### How to complete this task
From the first line to the last, repeat the records exactly and skip the pictures.

### Data for this exercise
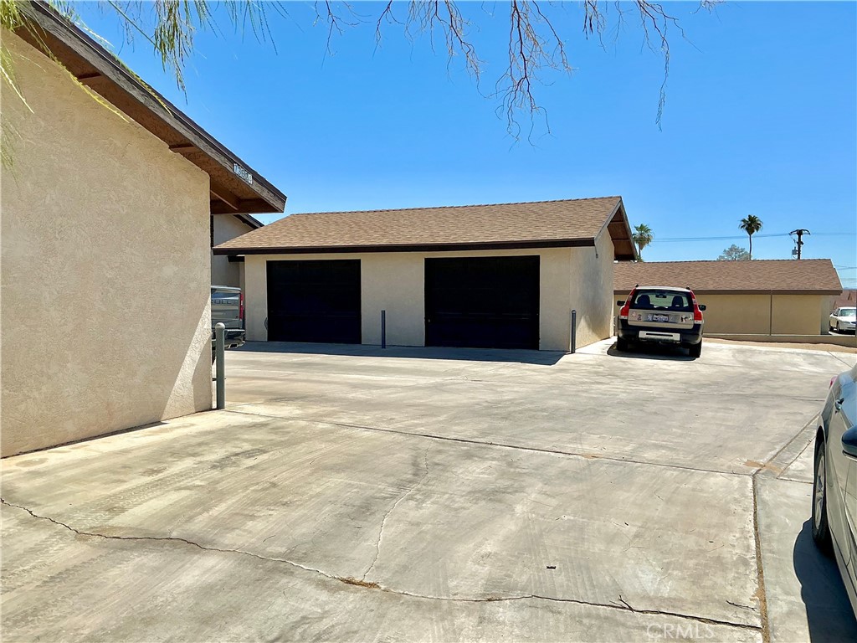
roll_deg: +0.6
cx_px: 428
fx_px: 718
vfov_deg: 48.2
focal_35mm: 29
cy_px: 322
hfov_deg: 61.7
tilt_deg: -2.9
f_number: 1.8
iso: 25
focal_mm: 3
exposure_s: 1/4405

### Response below
roll_deg: +0.6
cx_px: 428
fx_px: 718
vfov_deg: 48.2
focal_35mm: 29
cy_px: 322
hfov_deg: 61.7
tilt_deg: -2.9
f_number: 1.8
iso: 25
focal_mm: 3
exposure_s: 1/4405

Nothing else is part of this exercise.